Thomas Michael Allen (le Roi), William Sharp (Richard, le Fermier), Dominique Labelle (Jenny), Yulia Van Doren (Betsy), Delores Ziegler (la Mère), Thomas Dolié (Rustaut), Jeffrey Thompson (Lurewel), David Newman (Charlot), Tony Boutté (le Courtisan). Opera Lafayette Orchestra, dir. Ryan Brown (2012).
CD Naxos 8.660322. Distr. Abeille Musique.

Après Le Déserteur en 2010, le Lafayette Opera (Washington DC) nous offre le premier enregistrement d'un autre ouvrage de Pierre-Alexandre Monsigny, d'une veine plus légère mais d'une égale richesse d'invention. Sur les vingt-cinq numéros de cette partition créée en 1762, il n'en est guère qui ne pique l'attention par l'imprévu d'une forme dictée par la théâtralité, par le bonheur de l'inspiration, par la justesse du ton que rehausse une prosodie impeccable. Les indécisions du Fermier dont on ignore la cause, sa dispute avec Betsy, l'air du Roi coupé de récitatifs obligés possèdent une véracité rare. L'orage qui interrompt le duo des amants, puis la chasse venue s'y mêler avec ses cors jouant dans une autre mesure et le galop des chevaux, produisent un effet saisissant. Le trio des femmes fredonnant ensemble des chansons différentes ne manque pas non plus d'originalité.

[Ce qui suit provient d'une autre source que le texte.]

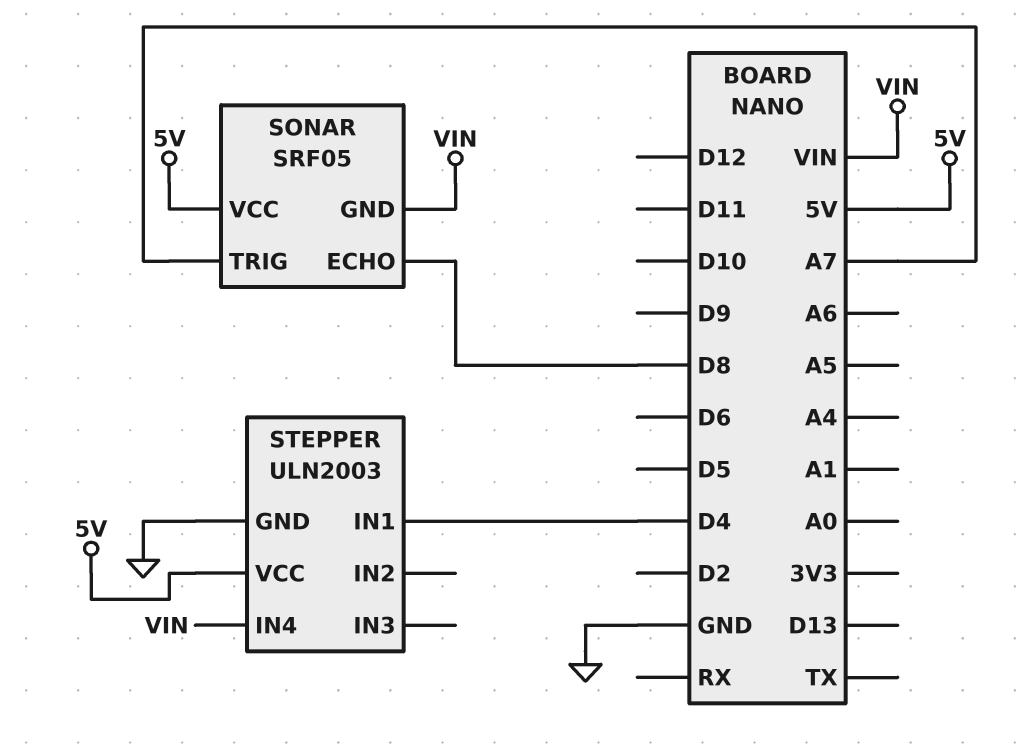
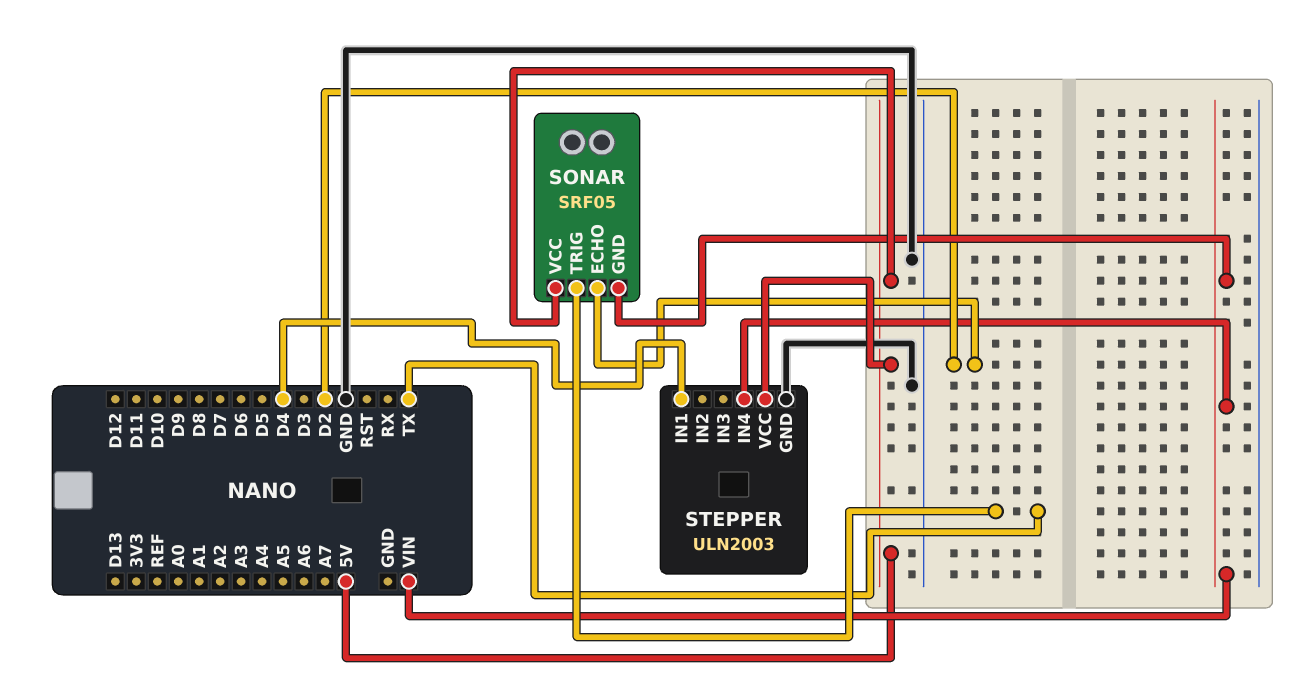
SONAR pin ECHO: D8 -> D2
SONAR pin TRIG: A7 -> TX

L'interprétation, au diapason baroque (392) sur instruments d'époque est, selon l'expression, historiquement informée. Outre le clavecin (non écrit), quelques percussions ont été ajoutées à propos (triangle, tambourin, tambour). Seul l'Allegro trop modéré de l'ariette « Il a regardé mon bouquet » peut se discuter. Le souci de la prononciation (moderne) permet de ne pas perdre un mot du livret inspiré d'une pièce anglaise. La distribution non francophone n'osant se risquer dans les dialogues parlés vif et savoureux de Sedaine, ils ont été écartés. C'est une perte regrettable qu'on réparera grâce à internet : IMSLP donne accès à une belle copie manuscrite dresdoise.

Sous la direction de Ryan Brown, très attentive aux multiples intentions dramatiques dont Monsigny a émaillé sa partition, la distribution ne réserve que de bonnes surprises, l'engagement compensant au besoin les limites. À quand Rose et Colas servi avec la même ferveur ?

G.C.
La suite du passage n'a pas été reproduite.